Work task A
List the signs of overtraining that incbb gives in the forum thread on overtraining below.

# Overtraining - At what point is the line crossed?



## chris698 (Dec 17, 2012)

I just started my third week of a 10 week Tren/Mast/Prop cycle. I feel great!  My workouts have been super intense.  When I get to the gym, I go into a zone and just start training like crazy. 

When I first started the cycle, I worked out for 1 hour, working two muscle groups.

Now I am finding myself working out for an hour and a half to an hour and 45 minutes.  I am still working two muscle groups, but doing more exercises.

While on cycle, I typically only take one day off per week.  Even though I have been working out longer, I have not been feeling the soreness I typically do the next day?

Could this be from "Overtraining', or do you think its because of the gear?  At what point would it be considered "Overtraining"?


----------



## incbb (Dec 17, 2012)

overtraining:

1. no urge to go to gym
2. feel burned out
3. gains slowed down to a crawl
4. hate the gym
5. always tired


----------



## PRIDE (Dec 17, 2012)

incbb said:


> overtraining:
> 
> 1. no urge to go to gym
> 2. feel burned out
> ...



:yeahthat:


----------



## Victory (Dec 17, 2012)

Work task B
Lay out the records below as a Markdown table with the columns n and Line. Run from the line containing "Populate the blank pressure" up to and including the line containing "Recorded value: value=0.75 unit=A", and leave out any blank lines.

Input for this task
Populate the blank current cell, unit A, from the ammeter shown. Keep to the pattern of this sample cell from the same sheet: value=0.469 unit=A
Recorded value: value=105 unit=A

==

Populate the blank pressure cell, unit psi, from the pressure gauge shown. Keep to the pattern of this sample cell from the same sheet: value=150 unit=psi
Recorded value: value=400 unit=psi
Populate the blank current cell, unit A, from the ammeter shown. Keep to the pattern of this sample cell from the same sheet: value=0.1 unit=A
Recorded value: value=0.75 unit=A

...

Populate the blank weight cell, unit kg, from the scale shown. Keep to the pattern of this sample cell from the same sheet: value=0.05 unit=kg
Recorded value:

Written answer A
1. No urge to go to the gym
2. Feeling burned out
3. Gains slowed down to a crawl
4. Hating the gym
5. Always tired

Written answer B
| n | Line |
|---|---|
| 1 | Populate the blank pressure cell, unit psi, from the pressure gauge shown. Keep to the pattern of this sample cell from the same sheet: value=150 unit=psi |
| 2 | Recorded value: value=400 unit=psi |
| 3 | Populate the blank current cell, unit A, from the ammeter shown. Keep to the pattern of this sample cell from the same sheet: value=0.1 unit=A |
| 4 | Recorded value: value=0.75 unit=A |